- **Exercise goal**
Quote the entries word for word, starting at the line that contains "At which label does the data first exceed 0?" and continuing through the last line of the entries. Leave the pictures out of your answer.

(Stored records)
---+---
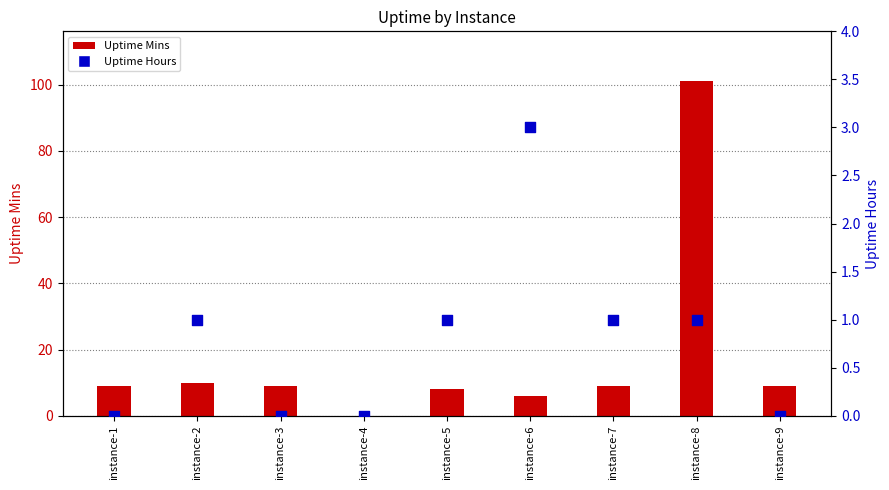

At which category is the sum across all series the highest?

instance-8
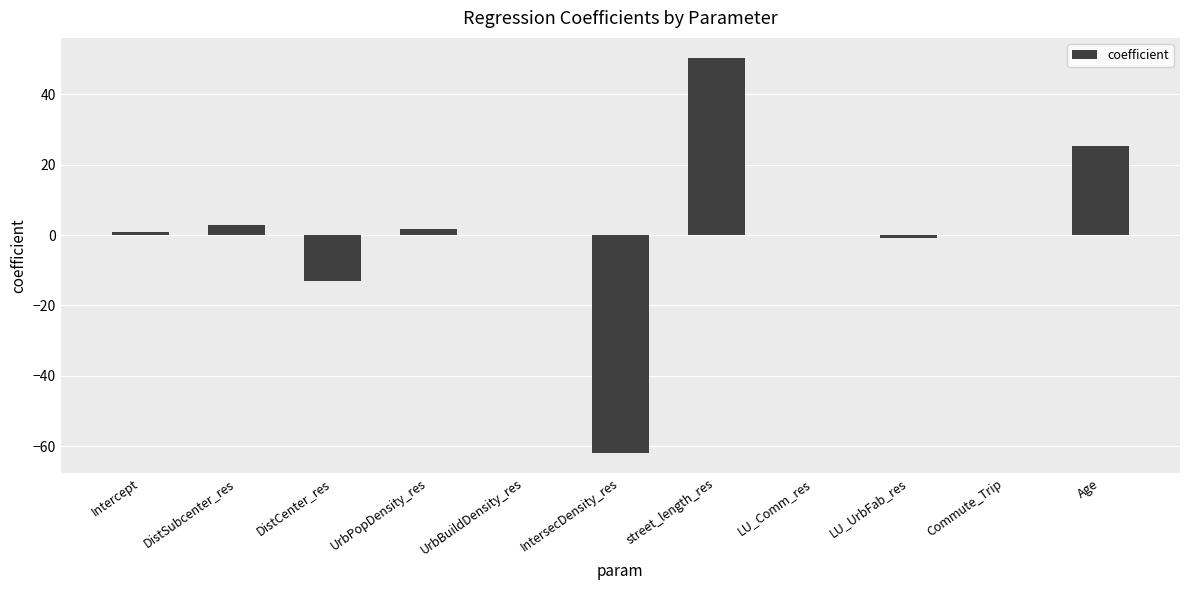

At which label does the data first exceed 0?

Intercept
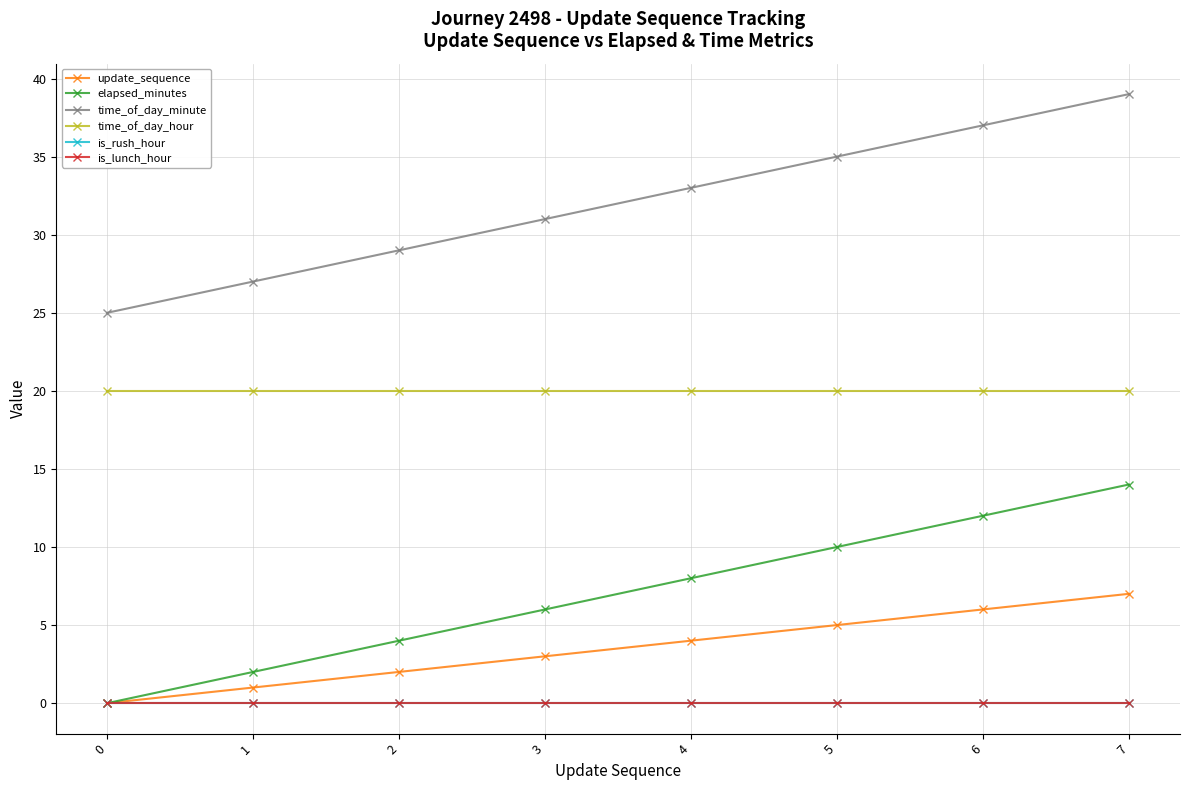

True or false: elapsed_minutes and update_sequence intersect in this chart.

False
---+---
- **Finished task**
At which label does the data first exceed 0?

Intercept

True or false: elapsed_minutes and update_sequence intersect in this chart.

False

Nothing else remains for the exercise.